*AVAILABLE DATA*:
○ ○ ○ ○ ○ ○ ○

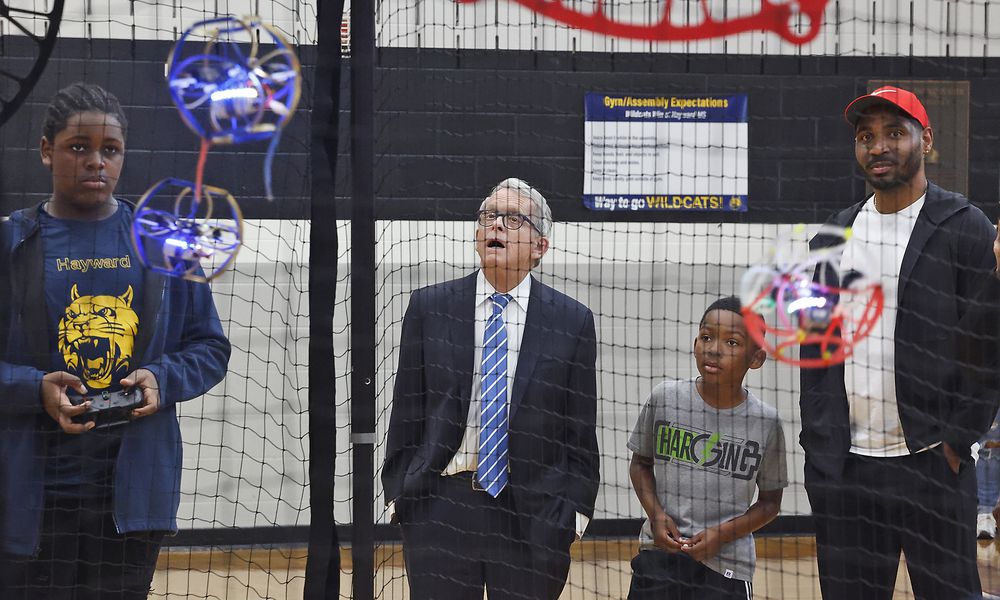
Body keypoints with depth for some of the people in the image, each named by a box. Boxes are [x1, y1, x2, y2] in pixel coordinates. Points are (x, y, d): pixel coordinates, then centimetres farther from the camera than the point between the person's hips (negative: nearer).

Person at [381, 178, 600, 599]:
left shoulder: (572, 321, 3)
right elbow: (406, 413, 7)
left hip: (535, 515, 0)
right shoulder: (429, 307, 5)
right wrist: (399, 493, 3)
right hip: (441, 507, 1)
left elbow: (581, 432, 5)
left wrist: (574, 512, 0)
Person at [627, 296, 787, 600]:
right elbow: (641, 463, 11)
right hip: (659, 552, 1)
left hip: (727, 563, -1)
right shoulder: (664, 398, -3)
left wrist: (722, 534, -10)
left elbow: (770, 501, 4)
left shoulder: (765, 422, -6)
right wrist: (656, 515, -5)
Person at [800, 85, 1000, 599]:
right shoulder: (831, 237, 12)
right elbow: (814, 348, 13)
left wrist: (956, 441, -8)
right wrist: (817, 442, 6)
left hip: (932, 465, -4)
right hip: (841, 468, 4)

○ ○ ○ ○ ○ ○ ○

*WHAT NEEDS TO BE DONE*:
Check the records above and copy each line that has the string "elbow".

*EXERCISE ANSWER*:
right elbow: (406, 413, 7)
left elbow: (581, 432, 5)
right elbow: (641, 463, 11)
left elbow: (770, 501, 4)
right elbow: (814, 348, 13)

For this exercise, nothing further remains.